Defender a humanidade é ser extremista?

O mundo está estranho. Se fechar os olhos e tentar ouvir as opiniões mais polémicas, consigo visualizar uma linha horizontal. Essas opiniões estão nos extremos dessa linha: início e fim, 0 ou 100.

Afinal, por onde anda o meio-termo? Os 50? 60? Ou até 40?

Como é possível, por exemplo, haver negacionistas ou apoiantes do genocídio em Gaza, perante as provas deste “crime do século”? Foram assassinados 6 milhões de judeus europeus pelo regime nazi alemão na Segunda Guerra Mundial. Neste século, 61 mil palestinianos foram mortos pelos israelitas, segundo o Ministério da Saúde de Gaza. Descendentes das vítimas do Holocausto a repetirem a história?

O Holocausto já não é a única vergonha da história… A desumanidade voltou?

O que sinto é que vivemos em extremos de opiniões.

Ocupar casas abandonadas (onde ninguém vive) não dá votos, mas demolir barracas com famílias que trabalham e com filhos na escola dá votos?

Extremos?

As demolições têm o apoio de emigrantes portugueses. Os mesmos que, nos anos setenta, se instalaram em países europeus começando também do zero. Muitos deles em barracas. É confuso: estão a querer demolir as barracas de imigrantes que estão a começar como os nossos começaram no estrangeiro?

Fiz parte de um projeto, no final dos anos 90, em que se demoliram barracas. Nessas barracas viviam consumidores de substâncias, muitos já com doenças graves associadas à vida de consumos. As barracas e tendas do Casal Ventoso foram demolidas depois de estarem vazias. Uma equipa multidisciplinar instalou o Gabinete de Apoio (montado em contentores).

No gabinete, através de um “técnico de referência” com regras, tiveram direito a comida, banho quente, roupa lavada e cuidados de saúde.

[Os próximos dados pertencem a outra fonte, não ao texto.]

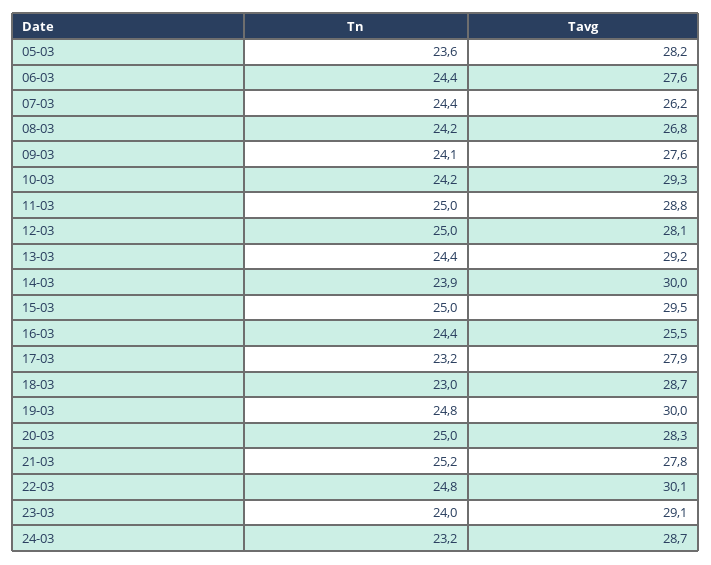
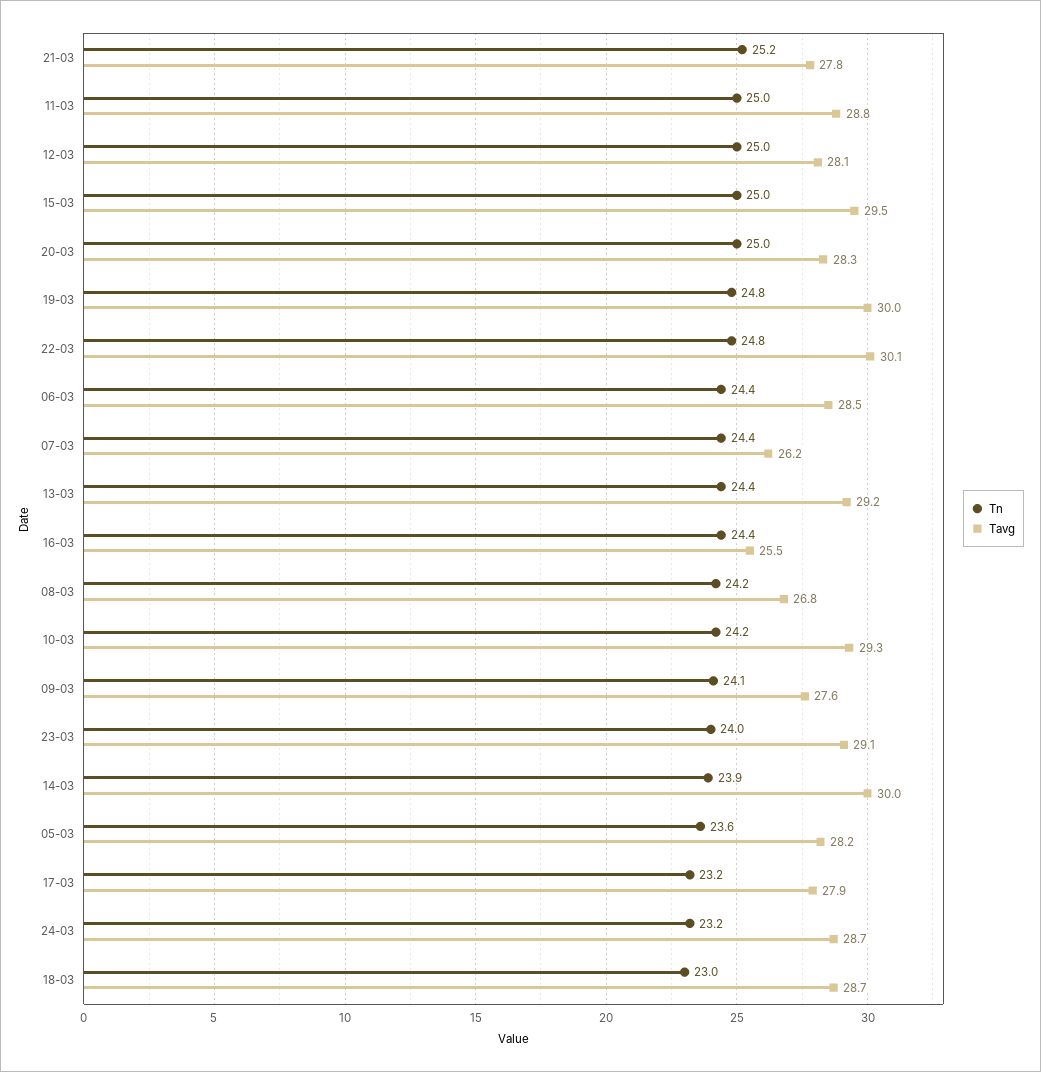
Tavg, 06-03: 27.6 -> 28.5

Depois de ingressarem em programas de substituição opioide, foram encaminhados para o Centro de Abrigo. Com humanidade, cuidámos das pessoas que viviam nessas barracas. A maioria reorganizou-se.

O que mudou desde então?

A humanidade entrou em decadência, com a rutura dos valores que nos diferenciavam das outras espécies. O que se está a perder é precisamente o que nos distingue dos restantes seres não racionais: a dignidade humana. Não há humanismo. Voltámos à “queima das bruxas” e aos bodes expiatórios. Estaremos a funcionar num nível primário?

Emigrantes portugueses que concordam com a demolição desumana de barracas manifestam uma rigidez de pensamento, mesmo reconhecendo que eles próprios viveram em comunidades. Ou seja, não evoluíram e não aprenderam com a história que viveram. O mesmo acontece com os israelitas em relação ao que se passa em Gaza.

Mas não são todos assim. Há emigrantes indignados, tal como há judeus indignados. Há meio-termo.

“Os horrores não são comparáveis, mas estamos a falar sobre a crueldade humana, a falta de humanidade, o sofrimento deliberadamente provocado. A energia é a mesma. A fome que mata crianças deliberadamente é uma ferida na nossa história. Um fracasso da nossa humanidade. Sempre me perguntei como é que o mundo deixou o Holocausto acontecer. Mas o mundo está a deixar isto acontecer à nossa frente. Temos a obrigação de encontrar uma reação positiva a isto. Temos de continuar a dizer a verdade…” Gabor Maté, médico húngaro-canadiano, os seus avós morreram no Holocausto.

Como alguém me disse:

“Pensamento rígido, cheio de certezas, é doença mental. Pensamento flexível, com tolerância e aceitação, e disposto a implicar-se, é saúde mental.”

Na rigidez não há plasticidade, não há mudanças. Ninguém cresce sem mudar. O mundo só melhora com adaptação e abertura, em vez de voltar para trás.